Le 22 septembre, s’est déroulé à Port Harcourt, capitale et principale ville de l’État de Rivers dans le Sud du Nigeria, le deuxième séminaire parlementaire de la session extraordinaire 2025 du parlement de la CEDEAO. L’intélligence artificielle a été au menu des travaux de cette rencontre. C’est la Présidente du Parlement de la CEDEAO, Hadja Memounatou Ibrahima qui a présidé l’ouverture de cette session.
L’objectif visé est d’amener l’ensemble des députés de la CEDEAO à moderniser le travail législatif, renforcer la gouvernance et stimuler le développement dans la sous-région. Dans son mot d’ouverture, la Présidente du Parlement de la CEDEAO, Hadja Memounatou Ibrahima, a souligné que l’IA n’est plus une projection d’avenir mais plutôt une réalité incontournable. Car elle estime qu’avec son utilisation, elle leur permettra d’améliorer le lien entre élus et citoyens tout en donnant aux institutions régionales des moyens plus efficaces d’encadrer la démocratie.
Elle a fait savoir que l’IA n’est plus une vision futuriste, mais aussi une réalité incontournable qui à travers son utilisation, pourra rapprocher davantage les parlementaires des citoyens et renforcer l’efficacité de leurs institutions.

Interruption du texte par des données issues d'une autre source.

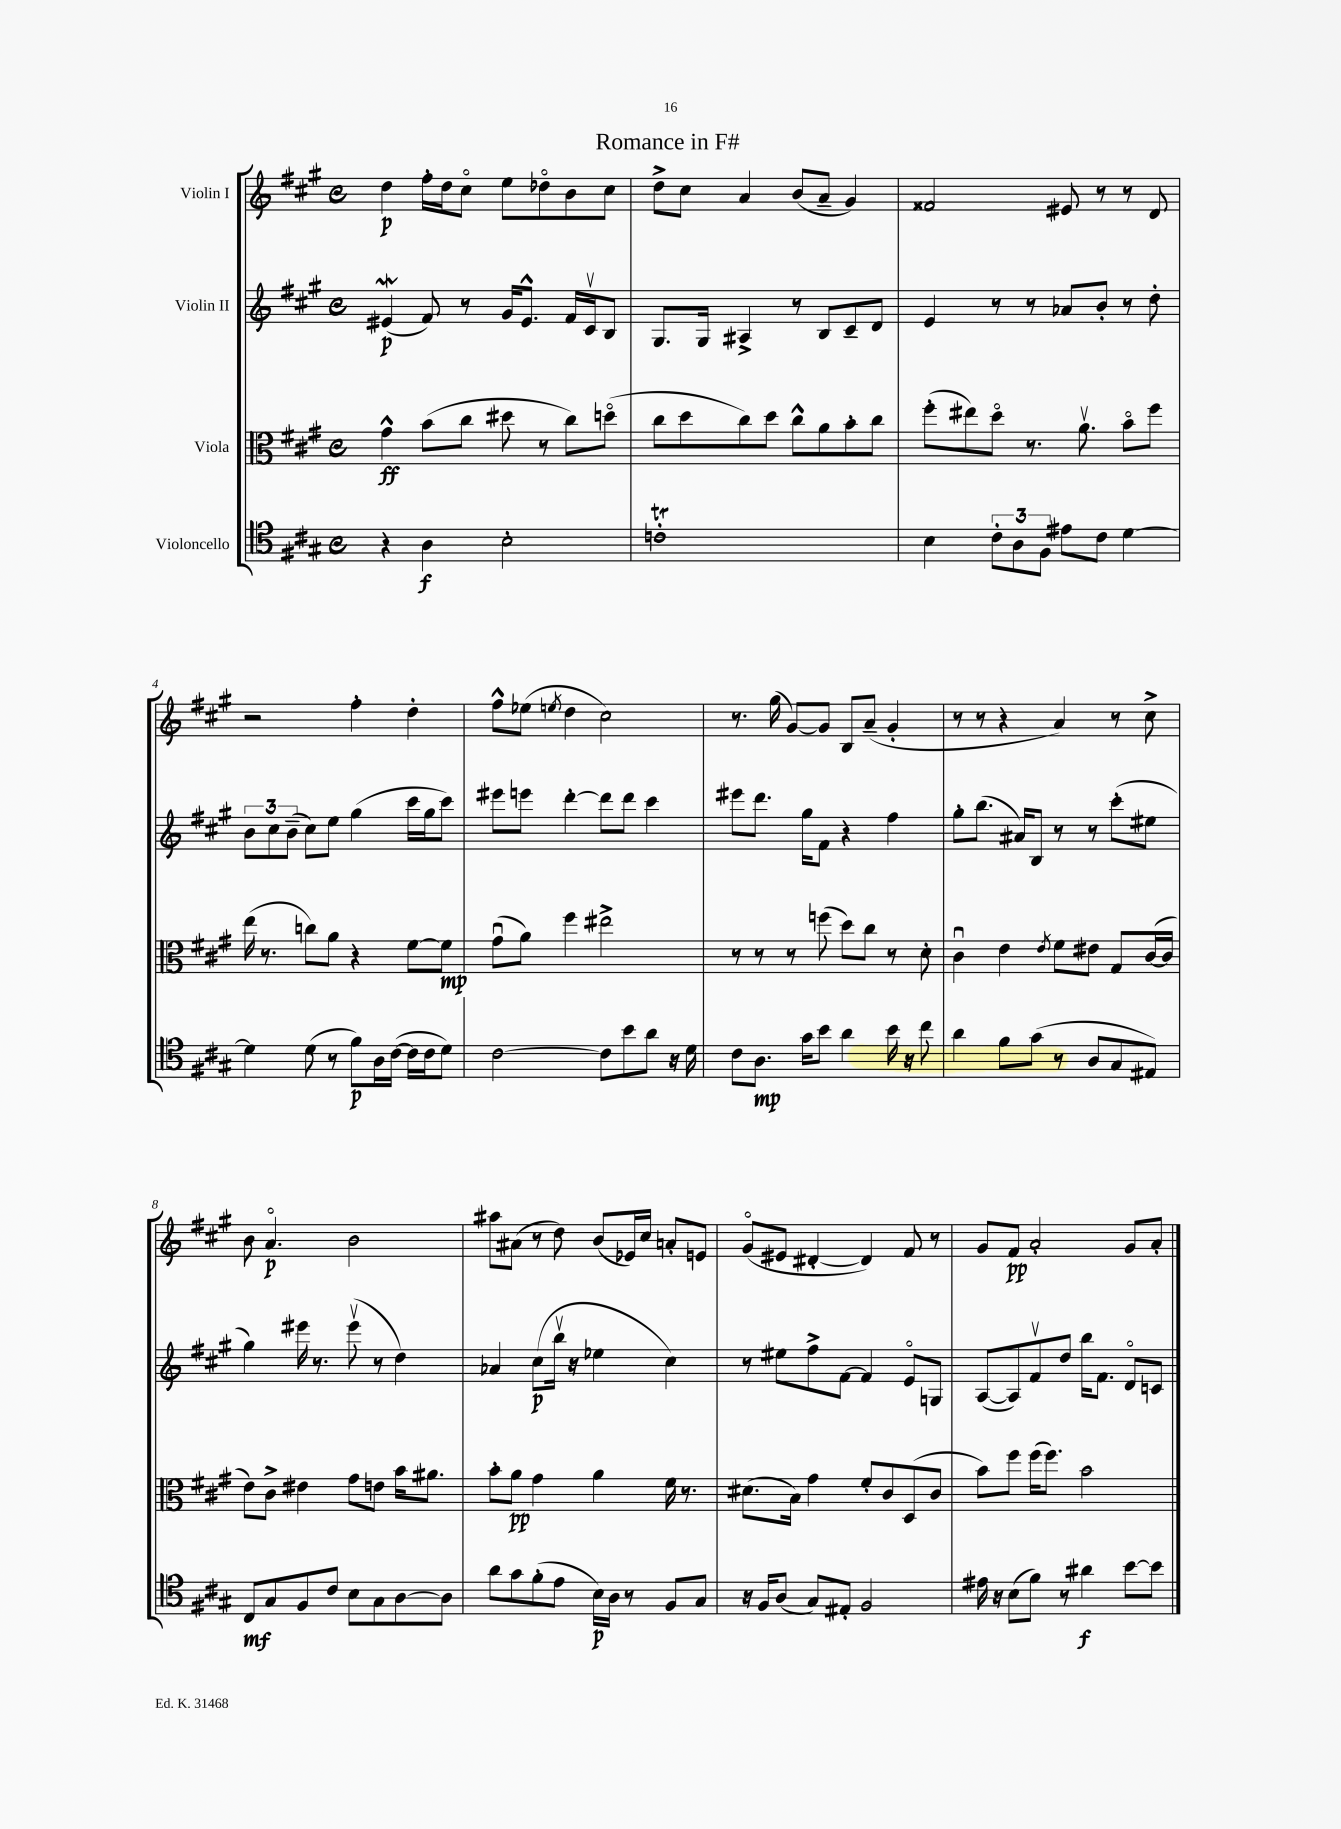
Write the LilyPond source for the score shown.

\header { title = "Romance in F#" }
<<
\new StaffGroup <<
\new Staff = "s0" \with { instrumentName = "Violin I" } {
    \clef treble \key a \major \defaultTimeSignature \time 4/4
    d''4\p fis''16-. d''16 cis''8\flageolet e''8 des''8\flageolet b'8 cis''8 |
    d''8-> cis''8 a'4 b'8( a'8-- gis'4) |
    fisis'2 eis'8 r8 r8 d'8 |
    r2 fis''4-. d''4-. |
    fis''8-^ ees''8( \acciaccatura { e''8 } d''4 cis''2) |
    r8. gis''16( gis'8~) gis'8 b8 a'8--( gis'4-. |
    r8 r8 r4 a'4) r8 cis''8-> |
    b'8 a'4.\flageolet\p b'2 |
    ais''8 ais'8( r8 d''8) b'8( ees'16) cis''16 a'8-. e'8 |
    gis'8\flageolet( eis'8 dis'4~-. dis'4) fis'8 r8 |
    gis'8 fis'8\pp a'2-. gis'8 a'8-. \bar "|." |
}
\new Staff = "s1" \with { instrumentName = "Violin II" } {
    \clef treble \key a \major \defaultTimeSignature \time 4/4
    eis'4\mordent\p( fis'8) r8 gis'16 eis'8.-^ fis'16 cis'16\upbow b8 |
    gis8. gis16 ais4-> r8 b8 cis'8-- d'8 |
    e'4 r8 r8 aes'8 b'8-. r8 d''8-. |
    \tuplet 3/2 { b'8 cis''8 b'8--( } cis''8) e''8 gis''4( cis'''16 gis''16 cis'''8) |
    eis'''8 e'''8 d'''4~-. d'''8 d'''8 cis'''4 |
    eis'''8 d'''8. gis''16 fis'8 r4 fis''4 |
    gis''8-. b''8.( ais'16) b8 r8 r8 cis'''8-.( eis''8 |
    gis''4) eis'''16 r8. eis'''8\upbow( r8 d''4) |
    aes'4 cis''8\p( b''16\upbow r16 ees''4 cis''4) |
    r8 eis''8 fis''8-> fis'8~ fis'4 e'8\flageolet g8 |
    a8~( a8) fis'8\upbow d''8 b''16 fis'8. d'8\flageolet c'8 \bar "|." |
}
\new Staff = "s2" \with { instrumentName = "Viola" } {
    \clef alto \key a \major \defaultTimeSignature \time 4/4
    gis'4-^\ff b'8( cis''8 dis''8 r8 cis''8) d''8\flageolet( |
    cis''8 d''8 cis''8) d''8 cis''8-^ a'8 b'8-. cis''8 |
    fis''8-.( eis''8) d''8\flageolet r8. a'8.\upbow b'8\flageolet fis''8 |
    e''16( r8. c''8) a'8 r4 fis'8~ fis'8\mp |
    gis'8\downbow( a'8) fis''4 eis''2-> |
    r8 r8 r8 f''8( d''8) cis''8 r8 d'8-. |
    cis'4\downbow e'4 \acciaccatura { e'8 } fis'8 eis'8 gis8 cis'16~( cis'16 |
    e'8) cis'8-> eis'4 gis'8 e'8 b'16 ais'8. |
    b'8-. a'8\pp gis'4 a'4 fis'16 r8. |
    dis'8.( b16) gis'4 fis'8-. cis'8 d8( cis'8 |
    b'8) fis''8 fis''16( fis''8.) b'2 \bar "|." |
}
\new Staff = "s3" \with { instrumentName = "Violoncello" } {
    \clef tenor \key a \major \defaultTimeSignature \time 4/4
    r4 a4\f b2-. |
    c'1-.\trill |
    b4 \tuplet 3/2 { cis'8-. a8 fis8 } eis'8 cis'8 d'4~ |
    d'4 d'8( r8 fis'8\p) a16 cis'16~( cis'16 cis'16 d'8) |
    cis'2~ cis'8 b'8 a'8 r16 d'16 |
    cis'8 a8.\mp gis'16 b'8 a'4 b'16 r16 cis''8 |
    a'4 fis'8 gis'8( r8 a8 gis8 eis8) |
    cis8\mf gis8 fis8 cis'8 b8 gis8 a8~ a8 |
    a'8 gis'8 fis'8-.( e'8 b16\p) a16 r8 fis8 gis8 |
    r16 fis16 a8( gis8) eis8-. fis2 |
    eis'16 r16 b8( fis'8) r8 ais'4\f b'8~ b'8 \bar "|." |
}
>>
>>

Bien qu’elle transforme déjà des secteurs essentiels comme la santé, l’éducation, la sécurité ou le commerce, le Secrétaire permanent du ministère nigérian des Affaires étrangères, Ahmed Dunoma, continue par se demander de comment leurs dirigeants orienteront cette mutation pour qu’elle consolide la démocratie et améliore la vie quotidienne des citoyens. Une question qui selon lui, reste toujours d’actualité dans la sous -région.
À travers cette réalité, le gouverneur de l’État de Rivers, Sir Siminalayi Fubara, représenté par la professeure Ngozi Odu, a pour sa part, mis en avant la nécessité d’intégrer l’IA dans les systèmes de gouvernance tout en tenant compte des structures traditionnelles de la sous-région.